Valentino Spring 2026 Couture Runway, Fashion Show & Collection Review

At Paris Couture Week, designers are split into two camps.

While some re-center haute couture as the highest form of personal luxury, with a focus on its hidden sensory pleasures, others are delivering on high fashion’s promise as the ultimate escape from reality, with a combination of technical virtuosity and theatrical showmanship.

With his spring collection for the house of Valentino, staged mere days after Valentino Garavani’s funeral in Rome, Alessandro Michele somehow managed to do both.

Michele’s show was well advanced when Garavani passed away this month at the age of 93, but it was so close in spirit to the label’s founder, he couldn’t have planned a better tribute.

His darkened set was dotted with circular wooden structures with eye-level peepholes, inspired by the 19th-century ancestor of cinema, the Kaiserpanorama. The show unfolded not on a runway, but inside these brightly lit boxes, with live models instead of stereoscopic moving images.

A recording of Garavani, describing how his vocation was born in the cinema, played at the start of the show. The Italian couturier grew up admiring 1940s screen stars like Hedy Lamarr and Lana Turner. 

Michele’s show harked back even further, to the origins of modern-day celebrity culture, with a blend of silent film iconography and Art Deco glamour.

There was something undeniably meta about sitting in a darkened room with guests including Kirsten Dunst and Dakota Johnson, scrutinizing his homage to the Hollywood dream factory — some of the spectacular gowns no doubt bound for the Oscars red carpet.

In his Specula Mundi, Latin for “mirror of the world,” each garment carried a promise of transcendence.

Several looks were like Erté illustrations come to life, like the white satin bias-cut slip, topped with an ivory velvet embroidered coat with a pooling train, that erupted into an ostrich feather and rhinestone headdress.

Others looked like they were plucked from the costume department of the “Ziegfeld Follies” or “Mata Hari.” You could picture Gloria Swanson posing in a white chiffon cape dusted with silver geometric motifs, or a Poiret-style black velvet drop-waisted kimono coat with graphic floral decorations.

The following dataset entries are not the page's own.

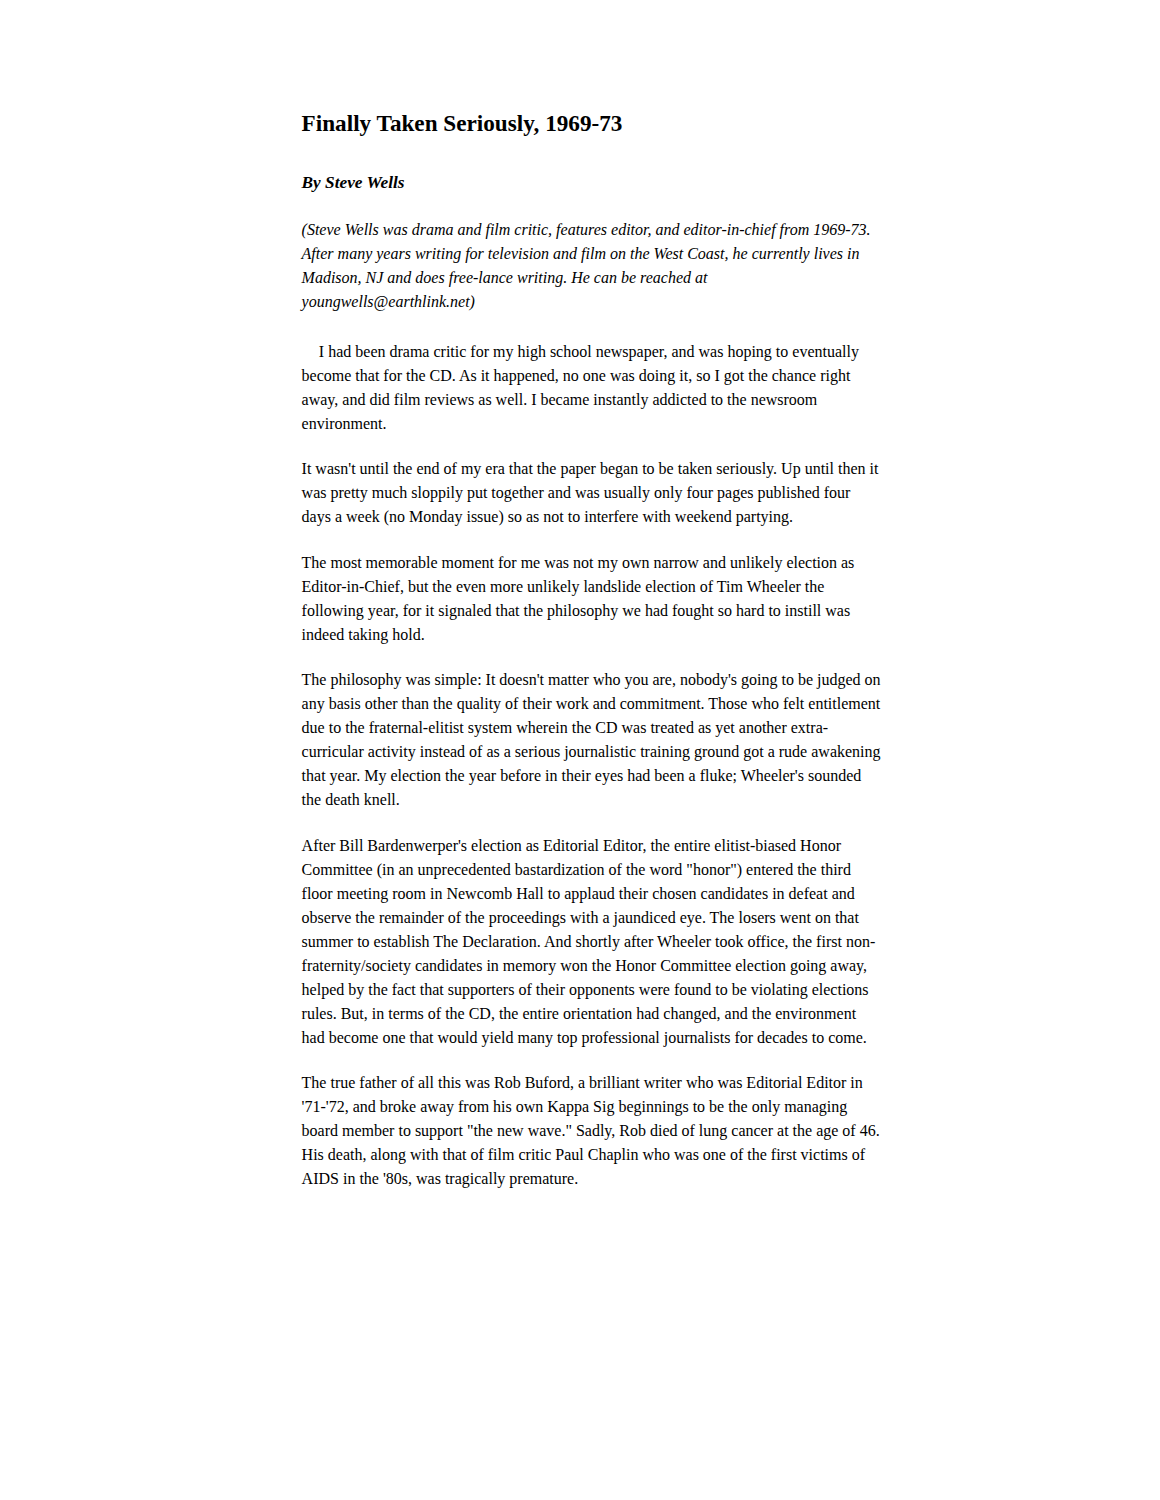Finally Taken Seriously, 1969-73
By Steve Wells
(Steve Wells was drama and film critic, features editor, and editor-in-chief from 1969-73. After many years writing for television and film on the West Coast, he currently lives in Madison, NJ and does free-lance writing. He can be reached at youngwells@earthlink.net)
I had been drama critic for my high school newspaper, and was hoping to eventually become that for the CD. As it happened, no one was doing it, so I got the chance right away, and did film reviews as well. I became instantly addicted to the newsroom environment.
It wasn't until the end of my era that the paper began to be taken seriously. Up until then it was pretty much sloppily put together and was usually only four pages published four days a week (no Monday issue) so as not to interfere with weekend partying.
The most memorable moment for me was not my own narrow and unlikely election as Editor-in-Chief, but the even more unlikely landslide election of Tim Wheeler the following year, for it signaled that the philosophy we had fought so hard to instill was indeed taking hold.
The philosophy was simple: It doesn't matter who you are, nobody's going to be judged on any basis other than the quality of their work and commitment. Those who felt entitlement due to the fraternal-elitist system wherein the CD was treated as yet another extra-curricular activity instead of as a serious journalistic training ground got a rude awakening that year. My election the year before in their eyes had been a fluke; Wheeler's sounded the death knell.
After Bill Bardenwerper's election as Editorial Editor, the entire elitist-biased Honor Committee (in an unprecedented bastardization of the word "honor") entered the third floor meeting room in Newcomb Hall to applaud their chosen candidates in defeat and observe the remainder of the proceedings with a jaundiced eye. The losers went on that summer to establish The Declaration. And shortly after Wheeler took office, the first non-fraternity/society candidates in memory won the Honor Committee election going away, helped by the fact that supporters of their opponents were found to be violating elections rules. But, in terms of the CD, the entire orientation had changed, and the environment had become one that would yield many top professional journalists for decades to come.
The true father of all this was Rob Buford, a brilliant writer who was Editorial Editor in '71-'72, and broke away from his own Kappa Sig beginnings to be the only managing board member to support "the new wave." Sadly, Rob died of lung cancer at the age of 46. His death, along with that of film critic Paul Chaplin who was one of the first victims of AIDS in the '80s, was tragically premature.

To a blend of classical music and thumping techno, models with gold crowns in sunburst pleats offered themselves up for contemplation, like objects of secular worship. Gold lamé goddess gowns added a dash of ‘80s gloss, morphing film idols with Oscar statuettes.

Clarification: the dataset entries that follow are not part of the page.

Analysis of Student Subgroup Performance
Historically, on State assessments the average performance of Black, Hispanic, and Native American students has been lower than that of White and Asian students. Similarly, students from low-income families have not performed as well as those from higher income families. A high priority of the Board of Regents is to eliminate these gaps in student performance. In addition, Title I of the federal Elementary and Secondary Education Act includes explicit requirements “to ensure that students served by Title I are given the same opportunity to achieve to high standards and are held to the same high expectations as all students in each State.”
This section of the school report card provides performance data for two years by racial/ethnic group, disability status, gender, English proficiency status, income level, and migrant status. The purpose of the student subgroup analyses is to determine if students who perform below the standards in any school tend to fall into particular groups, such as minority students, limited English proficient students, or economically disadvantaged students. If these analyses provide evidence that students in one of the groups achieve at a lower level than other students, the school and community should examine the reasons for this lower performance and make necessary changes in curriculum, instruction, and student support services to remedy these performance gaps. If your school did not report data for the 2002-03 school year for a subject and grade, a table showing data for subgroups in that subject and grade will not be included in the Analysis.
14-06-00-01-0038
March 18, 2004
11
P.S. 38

“I’ve always felt like an archeologist,” Michele said in a preview, adding that he was fascinated with the myth-making power of clothes. “We are human beings. I think that we need to dream, we need to look at things that don’t exist. It’s important, especially now.”

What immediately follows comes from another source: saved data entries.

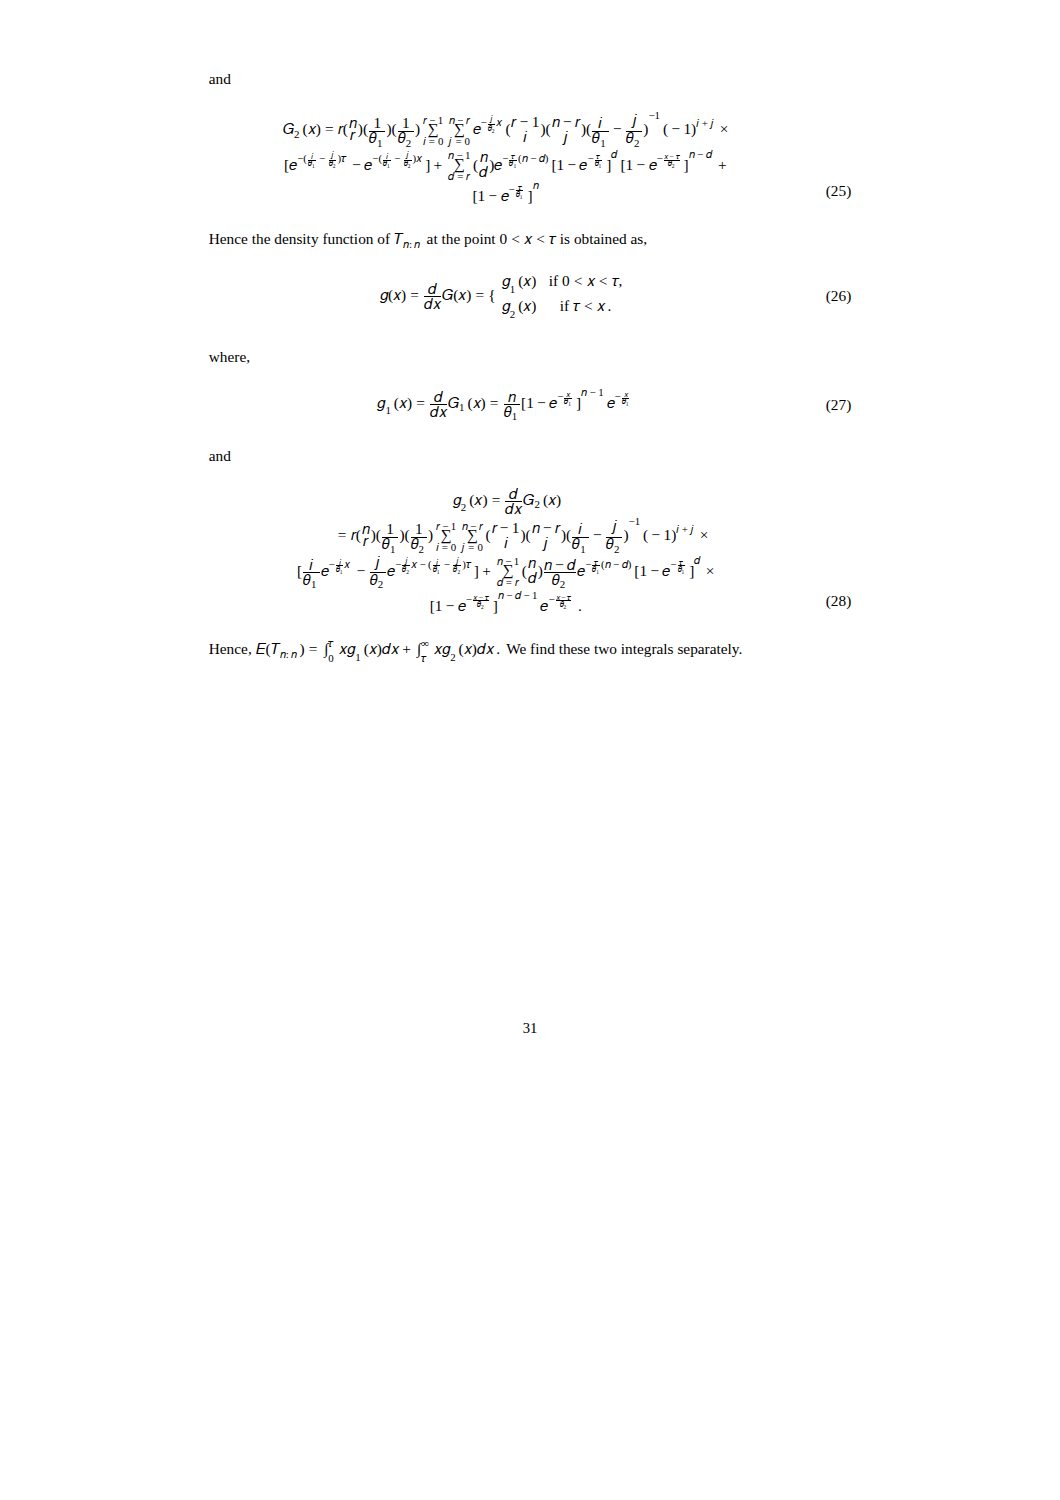and
(25)
G2 (x) = r ( nr ) (1θ1) (1θ2) ∑ i=0 r−1 ∑ j=0 n−r e−jθ2x ( r−1i ) ( n−rj ) ( iθ1 − jθ2 ) −1 (−1) i+j ×
[ e−(iθ1−jθ2)τ − e−(iθ1−jθ2)x ] + ∑ d=r n−1 ( nd ) e−τθ1(n−d) [1−e−τθ1] d [1−e−x−τθ2] n−d +
[1−e−τθ1] n
Hence the density function of Tn:n at the point 0<x<τ is obtained as,
(26)
g(x) = ddx G(x) = { g1(x) if 0<x<τ, g2(x) if τ<x.
where,
(27)
g1(x) = ddx G1(x) = nθ1 [1−e−xθ1] n−1 e−xθ1
and
(28)
g2(x) = ddx G2(x)
= r (nr) (1θ1) (1θ2) ∑ i=0 r−1 ∑ j=0 n−r (r−1i) (n−rj) ( iθ1 − jθ2 ) −1 (−1) i+j ×
[ iθ1 e−iθ1x − jθ2 e−jθ2x−(iθ1−jθ2)τ ] + ∑ d=r n−1 (nd) n−dθ2 e−τθ1(n−d) [1−e−τθ1] d ×
[1−e−x−τθ2] n−d−1 e−x−τθ2 .
Hence, E(Tn:n)=∫0τxg1(x)dx+∫τ∞xg2(x)dx. We find these two integrals separately.
31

He noted how many designers who stepped into new creative director roles last year unveiled their first designs not on the runway, but on the red carpet.

“The red carpet is like a metaphysical place that is not the market, where you can put your fantasy — so nobody can say anything, because it’s not real. It’s like the Yellow Brick Road in the ‘Wizard of Oz.’ It’s like a fairy tale,” he remarked.

The presentation format forced the gaze to linger. Face pressed to the porthole, you fought between the urge to drink in each detail, or to capture the fantasy apparitions with your smartphone. As awards season plays out against chaotic world events, Michele dared his audience to dream.